[slides]
Advances in online bandits and reinforcement learning enable us to solve complex decision-making tasks in problems like games, where agents learn through many trials and errors. However, it is often difficult to directly apply these techniques to problems related to recommender and search systems, as trial and error can be costly in terms of effectiveness and implementation. Instead, counterfactual learning and evaluation are often used in such scenarios because they enable batch learning and evaluation of decision-making agents by leveraging logged data. While the lack of direct interaction with the real environment avoids undesirable consequences, it also requires in-depth statistical knowledge for reliable deployment.
This tutorial begins with an overview of the field, highlighting fundamental formulations and methods. The goal of this section is to provide the audience with a solid background to actively engage in the discussion during the workshop. I will then discuss some of the emerging problems in the field that may limit the use and effectiveness of relevant techniques, such as non-stationarity, reward alignment, short- and long-term gaps, the presence of new actions, dealing with languages, and deterministic logging. By exploring these challenges, I aim to outline future research directions in this area, emphasizing the need for novel ideas that can more readily and effectively handle the complexities of real-world data.
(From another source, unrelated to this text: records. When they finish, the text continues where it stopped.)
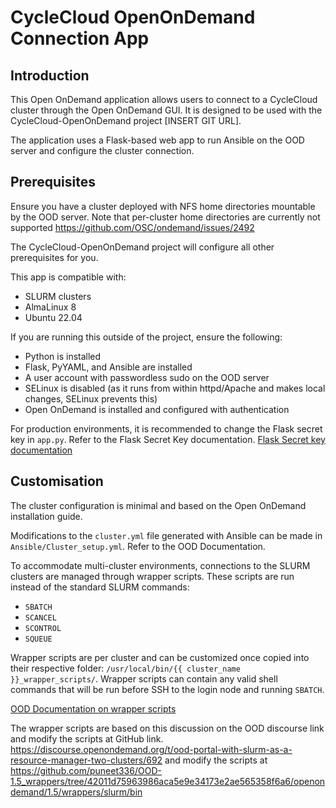 # CycleCloud OpenOnDemand Connection App

## Introduction

This Open OnDemand application allows users to connect to a CycleCloud cluster through the Open OnDemand GUI. It is designed to be used with the CycleCloud-OpenOnDemand project [INSERT GIT URL].

The application uses a Flask-based web app to run Ansible on the OOD server and configure the cluster connection.

## Prerequisites

Ensure you have a cluster deployed with NFS home directories mountable by the OOD server. Note that per-cluster home directories are currently not supported <https://github.com/OSC/ondemand/issues/2492>

The CycleCloud-OpenOnDemand project will configure all other prerequisites for you.

This app is compatible with:

- SLURM clusters
- AlmaLinux 8
- Ubuntu 22.04

If you are running this outside of the project, ensure the following:

- Python is installed
- Flask, PyYAML, and Ansible are installed
- A user account with passwordless sudo on the OOD server
- SELinux is disabled (as it runs from within httpd/Apache and makes local changes, SELinux prevents this)
- Open OnDemand is installed and configured with authentication

For production environments, it is recommended to change the Flask secret key in `app.py`. Refer to the Flask Secret Key documentation.
    [Flask Secret key documentation](https://flask.palletsprojects.com/en/2.3.x/config/)

## Customisation

The cluster configuration is minimal and based on the Open OnDemand installation guide.

Modifications to the `cluster.yml` file generated with Ansible can be made in `Ansible/Cluster_setup.yml`. Refer to the OOD Documentation.

To accommodate multi-cluster environments, connections to the SLURM clusters are managed through wrapper scripts. These scripts are run instead of the standard SLURM commands:

- `SBATCH`
- `SCANCEL`
- `SCONTROL`
- `SQUEUE`

Wrapper scripts are per cluster and can be customized once copied into their respective folder: `/usr/local/bin/{{ cluster_name }}_wrapper_scripts/`. Wrapper scripts can contain any valid shell commands that will be run before SSH to the login node and running `SBATCH`.

[OOD Documentation on wrapper scripts](https://osc.github.io/ood-documentation/latest/installation/resource-manager/bin-override-example.html)

The wrapper scripts are based on this discussion on the OOD discourse link and modify the scripts at GitHub link.
 <https://discourse.openondemand.org/t/ood-portal-with-slurm-as-a-resource-manager-two-clusters/692> and modify the scripts at  <https://github.com/puneet336/OOD-1.5_wrappers/tree/42011d75963986aca5e9e34173e2ae565358f6a6/openondemand/1.5/wrappers/slurm/bin>
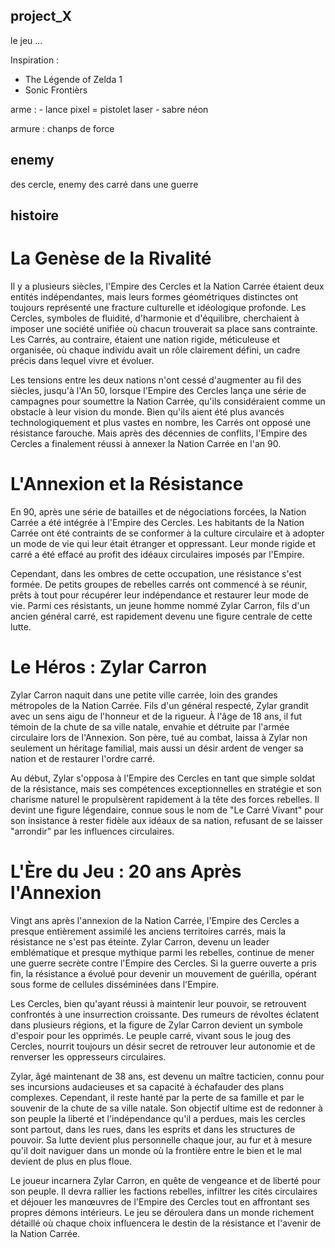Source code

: ## project_X
le jeu ...


Inspiration :
- The Légende of Zelda 1
- Sonic Frontièrs

arme :
    - lance pixel = pistolet laser
    - sabre néon

armure : chanps de force

## enemy
des cercle, enemy des carré dans une guerre

## histoire
# La Genèse de la Rivalité

Il y a plusieurs siècles, l'Empire des Cercles et la Nation Carrée étaient deux entités indépendantes, mais leurs formes géométriques distinctes ont toujours représenté une fracture culturelle et idéologique profonde. Les Cercles, symboles de fluidité, d'harmonie et d'équilibre, cherchaient à imposer une société unifiée où chacun trouverait sa place sans contrainte. Les Carrés, au contraire, étaient une nation rigide, méticuleuse et organisée, où chaque individu avait un rôle clairement défini, un cadre précis dans lequel vivre et évoluer.

Les tensions entre les deux nations n'ont cessé d'augmenter au fil des siècles, jusqu'à l'An 50, lorsque l'Empire des Cercles lança une série de campagnes pour soumettre la Nation Carrée, qu'ils considéraient comme un obstacle à leur vision du monde. Bien qu'ils aient été plus avancés technologiquement et plus vastes en nombre, les Carrés ont opposé une résistance farouche. Mais après des décennies de conflits, l'Empire des Cercles a finalement réussi à annexer la Nation Carrée en l'an 90.

# L'Annexion et la Résistance

En 90, après une série de batailles et de négociations forcées, la Nation Carrée a été intégrée à l'Empire des Cercles. Les habitants de la Nation Carrée ont été contraints de se conformer à la culture circulaire et à adopter un mode de vie qui leur était étranger et oppressant. Leur monde rigide et carré a été effacé au profit des idéaux circulaires imposés par l'Empire.

Cependant, dans les ombres de cette occupation, une résistance s'est formée. De petits groupes de rebelles carrés ont commencé à se réunir, prêts à tout pour récupérer leur indépendance et restaurer leur mode de vie. Parmi ces résistants, un jeune homme nommé Zylar Carron, fils d'un ancien général carré, est rapidement devenu une figure centrale de cette lutte.

# Le Héros : Zylar Carron

Zylar Carron naquit dans une petite ville carrée, loin des grandes métropoles de la Nation Carrée. Fils d'un général respecté, Zylar grandit avec un sens aigu de l'honneur et de la rigueur. À l'âge de 18 ans, il fut témoin de la chute de sa ville natale, envahie et détruite par l'armée circulaire lors de l'Annexion. Son père, tué au combat, laissa à Zylar non seulement un héritage familial, mais aussi un désir ardent de venger sa nation et de restaurer l'ordre carré.

Au début, Zylar s'opposa à l'Empire des Cercles en tant que simple soldat de la résistance, mais ses compétences exceptionnelles en stratégie et son charisme naturel le propulsèrent rapidement à la tête des forces rebelles. Il devint une figure légendaire, connue sous le nom de "Le Carré Vivant" pour son insistance à rester fidèle aux idéaux de sa nation, refusant de se laisser "arrondir" par les influences circulaires.

# L'Ère du Jeu : 20 ans Après l'Annexion

Vingt ans après l'annexion de la Nation Carrée, l'Empire des Cercles a presque entièrement assimilé les anciens territoires carrés, mais la résistance ne s'est pas éteinte. Zylar Carron, devenu un leader emblématique et presque mythique parmi les rebelles, continue de mener une guerre secrète contre l'Empire des Cercles. Si la guerre ouverte a pris fin, la résistance a évolué pour devenir un mouvement de guérilla, opérant sous forme de cellules disséminées dans l'Empire.

Les Cercles, bien qu'ayant réussi à maintenir leur pouvoir, se retrouvent confrontés à une insurrection croissante. Des rumeurs de révoltes éclatent dans plusieurs régions, et la figure de Zylar Carron devient un symbole d'espoir pour les opprimés. Le peuple carré, vivant sous le joug des Cercles, nourrit toujours un désir secret de retrouver leur autonomie et de renverser les oppresseurs circulaires.

Zylar, âgé maintenant de 38 ans, est devenu un maître tacticien, connu pour ses incursions audacieuses et sa capacité à échafauder des plans complexes. Cependant, il reste hanté par la perte de sa famille et par le souvenir de la chute de sa ville natale. Son objectif ultime est de redonner à son peuple la liberté et l'indépendance qu'il a perdues, mais les cercles sont partout, dans les rues, dans les esprits et dans les structures de pouvoir. Sa lutte devient plus personnelle chaque jour, au fur et à mesure qu'il doit naviguer dans un monde où la frontière entre le bien et le mal devient de plus en plus floue.

Le joueur incarnera Zylar Carron, en quête de vengeance et de liberté pour son peuple. Il devra rallier les factions rebelles, infiltrer les cités circulaires et déjouer les manœuvres de l'Empire des Cercles tout en affrontant ses propres démons intérieurs. Le jeu se déroulera dans un monde richement détaillé où chaque choix influencera le destin de la résistance et l'avenir de la Nation Carrée.
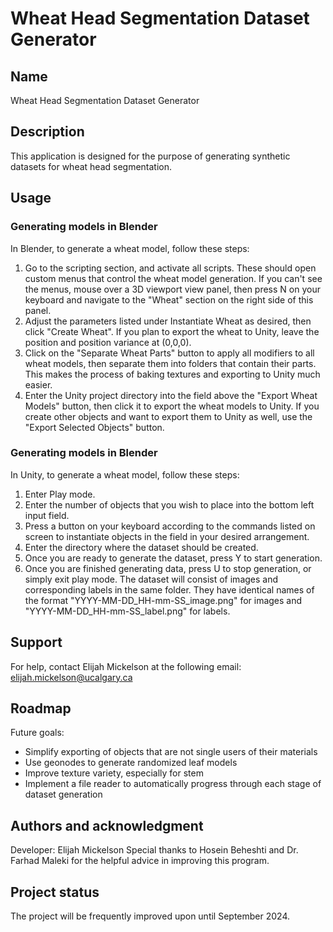# Wheat Head Segmentation Dataset Generator

## Name
Wheat Head Segmentation Dataset Generator

## Description
This application is designed for the purpose of generating synthetic datasets for wheat head segmentation.

## Usage
### Generating models in Blender
In Blender, to generate a wheat model, follow these steps:
1. Go to the scripting section, and activate all scripts. These should open custom menus that control the wheat model generation. If you can't see the menus, mouse over a 3D viewport view panel, then press N on your keyboard and navigate to the "Wheat" section on the right side of this panel.
2. Adjust the parameters listed under Instantiate Wheat as desired, then click "Create Wheat". If you plan to export the wheat to Unity, leave the position and position variance at (0,0,0).
3. Click on the "Separate Wheat Parts" button to apply all modifiers to all wheat models, then separate them into folders that contain their parts. This makes the process of baking textures and exporting to Unity much easier.
4. Enter the Unity project directory into the field above the "Export Wheat Models" button, then click it to export the wheat models to Unity.
If you create other objects and want to export them to Unity as well, use the "Export Selected Objects" button.

### Generating models in Blender
In Unity, to generate a wheat model, follow these steps:
1. Enter Play mode.
2. Enter the number of objects that you wish to place into the bottom left input field.
3. Press a button on your keyboard according to the commands listed on screen to instantiate objects in the field in your desired arrangement.
4. Enter the directory where the dataset should be created.
5. Once you are ready to generate the dataset, press Y to start generation.
6. Once you are finished generating data, press U to stop generation, or simply exit play mode.
The dataset will consist of images and corresponding labels in the same folder. They have identical names of the format "YYYY-MM-DD_HH-mm-SS_image.png" for images and "YYYY-MM-DD_HH-mm-SS_label.png" for labels.

## Support
For help, contact Elijah Mickelson at the following email:
elijah.mickelson@ucalgary.ca

## Roadmap
Future goals:
- Simplify exporting of objects that are not single users of their materials
- Use geonodes to generate randomized leaf models
- Improve texture variety, especially for stem
- Implement a file reader to automatically progress through each stage of dataset generation

## Authors and acknowledgment
Developer: Elijah Mickelson
Special thanks to Hosein Beheshti and Dr. Farhad Maleki for the helpful advice in improving this program.

## Project status
The project will be frequently improved upon until September 2024.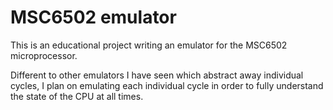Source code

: # MSC6502 emulator

This is an educational project writing an emulator for the MSC6502 microprocessor.

Different to other emulators I have seen which abstract away individual cycles, I plan on emulating each individual cycle in order to fully understand the state of the CPU at all times.
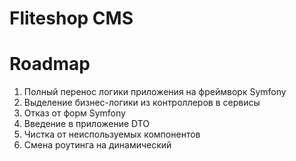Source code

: # Fliteshop CMS

# Roadmap
1. Полный перенос логики приложения на фреймворк Symfony
2. Выделение бизнес-логики из контроллеров в сервисы
3. Отказ от форм Symfony
4. Введение в приложение DTO
5. Чистка от неиспользуемых компонентов
6. Смена роутинга на динамический
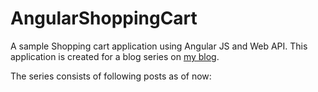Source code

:AngularShoppingCart
===================

A sample Shopping cart application using Angular JS and Web API. This application is created for a blog series on <a href="http://sravi-kiran.blogspot.com">my blog</a>.

The series consists of following posts as of now:

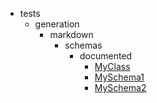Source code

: - tests
    - generation
        - markdown
            - schemas
                - documented
                    - [MyClass](tests/generation/markdown/schemas/documented/MyClass.md)
                    - [MySchema1](tests/generation/markdown/schemas/documented/MySchema1.md)
                    - [MySchema2](tests/generation/markdown/schemas/documented/MySchema2.md)
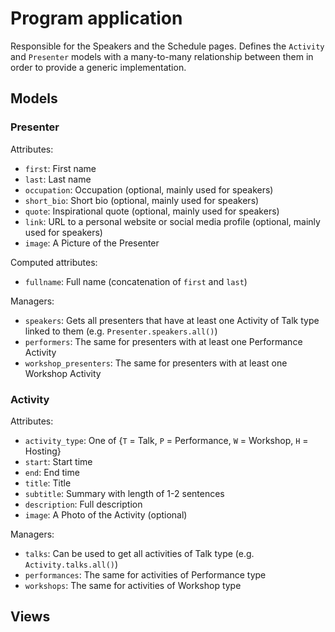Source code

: # Program application

Responsible for the Speakers and the Schedule pages. Defines the `Activity` and `Presenter` models with a many-to-many relationship between them in order to provide a generic implementation.

## Models

### Presenter

Attributes:
* `first`: First name
* `last`: Last name
* `occupation`: Occupation (optional, mainly used for speakers)
* `short_bio`: Short bio (optional, mainly used for speakers)
* `quote`: Inspirational quote (optional, mainly used for speakers)
* `link`: URL to a personal website or social media profile (optional, mainly used for speakers)
* `image`: A Picture of the Presenter

Computed attributes:
* `fullname`: Full name (concatenation of `first` and `last`)

Managers:
* `speakers`: Gets all presenters that have at least one Activity of Talk type linked to them (e.g. `Presenter.speakers.all()`)
* `performers`: The same for presenters with at least one Performance Activity
* `workshop_presenters`: The same for presenters with at least one Workshop Activity

### Activity

Attributes:
* `activity_type`: One of {`T` = Talk, `P` = Performance, `W` = Workshop, `H` = Hosting}
* `start`: Start time
* `end`: End time
* `title`: Title
* `subtitle`: Summary with length of 1-2 sentences
* `description`: Full description
* `image`: A Photo of the Activity (optional)

Managers:
* `talks`: Can be used to get all activities of Talk type (e.g. `Activity.talks.all()`)
* `performances`: The same for activities of Performance type
* `workshops`: The same for activities of Workshop type

## Views
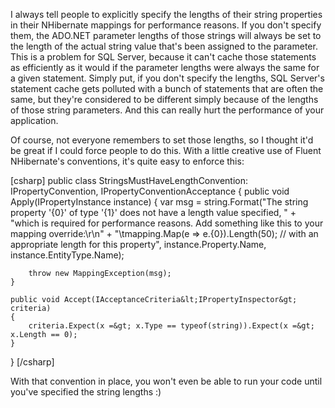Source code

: I always tell people to explicitly specify the lengths of their string properties in their NHibernate mappings for performance reasons. If you don't specify them, the ADO.NET parameter lengths of those strings will always be set to the length of the actual string value that's been assigned to the parameter. This is a problem for SQL Server, because it can't cache those statements as efficiently as it would if the parameter lengths were always the same for a given statement. Simply put, if you don't specify the lengths, SQL Server's statement cache gets polluted with a bunch of statements that are often the same, but they're considered to be different simply because of the lengths of those string parameters. And this can really hurt the performance of your application. 

Of course, not everyone remembers to set those lengths, so I thought it'd be great if I could force people to do this. With a little creative use of Fluent NHibernate's conventions, it's quite easy to enforce this:

<div>
[csharp]
public class StringsMustHaveLengthConvention: IPropertyConvention, IPropertyConventionAcceptance
{
	public void Apply(IPropertyInstance instance)
	{
		var msg = string.Format(&quot;The string property '{0}' of type '{1}' does not have a length value specified, &quot; +
			&quot;which is required for performance reasons. Add something like this to your mapping override:\r\n&quot; + 
			&quot;\tmapping.Map(e =&gt; e.{0}).Length(50); // with an appropriate length for this property&quot;,
			instance.Property.Name, instance.EntityType.Name);

		throw new MappingException(msg);
	}

	public void Accept(IAcceptanceCriteria&lt;IPropertyInspector&gt; criteria)
	{
		criteria.Expect(x =&gt; x.Type == typeof(string)).Expect(x =&gt; x.Length == 0);
	}
}
[/csharp]
</div>

With that convention in place, you won't even be able to run your code until you've specified the string lengths :)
Yuta Saito is a Ph.D. candidate in the Department of Computer Science at Cornell University, advised by Prof. Thorsten Joachims. His research focuses on counterfactual learning and evaluation, fairness in recommender systems, and their applications to large-scale systems. His recent work has been published at top-tier conferences, including ICML, NeurIPS, KDD, SIGIR, RecSys, and WSDM. He won the Best Paper Runner-Up Award at WSDM '22, Outstanding Reviewer Award at RecSys'23, and co-lectured tutorials on counterfactual evaluation at RecSys '21 and KDD '22. Moreover, he has been collaborating with over 10 companies regarding the deployment of related methodologies and was named to Forbes 30 Under 30 in 2022 for his research and real-world applications.